COX Newspapers Washington Bureau

Surgeon General Nominee 'Would Resign' If Pressured Politically


Cox News Service
Friday, July 13, 2007

President Bush's nominee for surgeon general told senators Thursday that he would resign the post before yielding to White House political or ideological pressure to suppress scientific facts.

But James Holsinger, selected by Bush to fill the office left vacant last year when former Surgeon General Richard Carmona was not reappointed, said he'd take that step only after trying to "build consensus."

During an occasionally tense confirmation hearing before the Senate Committee on Health, Education, Labor and Pensions, Holsinger also called for restrictions on drug company advertising and endorsed the use of condoms to prevent unwanted pregnancies and the spread of disease.

The nomination of Holsinger, 68, former chancellor of the University of Kentucky medical center, has drawn fire because of a paper he wrote 16 years ago declaring that gay sex is unhealthy and unnatural.

But his confirmation hearing was dominated by reaction to a House hearing Tuesday where Carmona testified that when he was surgeon general, White House political operatives watered down a report on secondhand tobacco smoke and made important public health decisions on the basis of politics.

The White House has denied Carmona's charges.

Holsinger was asked by Sen. Sherrod Brown, D-Ohio, what he would do if he were pressured by the White House to "modify your medical advice in a way that politics is emphasized."

First, he said, he would "use the tried-and-true leadership techniques that I've used throughout my life, which is to bring people to consensus."

"Quite candidly, if I were unable to do that and I was being overridden, if necessary I would resign," he said.

He repeated the pledge several times when questioned by other members of the committee.

He was grilled by Sen. Barbara Mikulski, D-Md., about his service as medical director of the Department of Veterans Affairs in the early 1990s.

Mikulski said Holsinger ignored congressional concerns about quality-of-care issues in the agency's hospitals and failed to vigorously respond to reports of sexual harassment at the VA hospital in Decatur, Ga.

"You resisted change and you were indifferent and dismissive to oversight when it came to health care for women veterans," Mikulski charged. She said his response to an inspector general's report on the Decatur affair was "to move people around."
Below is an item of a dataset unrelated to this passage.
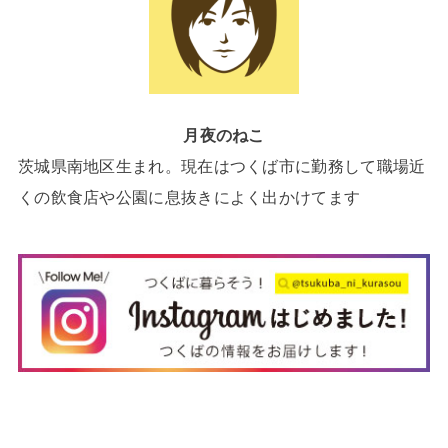
月夜のねこ
茨城県南地区生まれ。現在はつくば市に勤務して職場近
くの飲食店や公園に息抜きによく出かけてます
Sen. Johnny Isakson, R-Ga., injected a light note into the hearing when he noted that Holsinger said he was accompanied by his 98-year-old mother.

"I've looked all over for a 98-year-old woman, and I can't find one," Isakson said.

"There's a smooth talker," said Sen. Edward Kennedy, D-Mass., chairman of the committee.

About 100 people attending the hearing then applauded as Ruth Leona Holsinger, 98, stood up.

Kennedy said Holsinger's 1991 paper on gay sex "cherry-picked" scientific reports and even misrepresented some of them in reaching the conclusion that the lifestyle is unhealthy.

"This is something that is enormously relevant," Kennedy said. "It raises serious questions about your willingness to use the best in terms of science (and) whether you have the kind of basic and fundamental integrity to speak truth to power."

Holsinger, an evangelical Methodist, wrote the paper for a church committee.

He said the article was not meant to be a scientific paper but was for a "lay audience," including pastors, ethicists and church members.

He also said the issue has changed in the last 16 years, "and I don't even think the same questions would be asked today."

Three candidates for the Democratic presidential nomination, Sens. Hillary Rodham Clinton, Barack Obama and Christopher Dodd, serve on the committee, but none of them attended the hearing.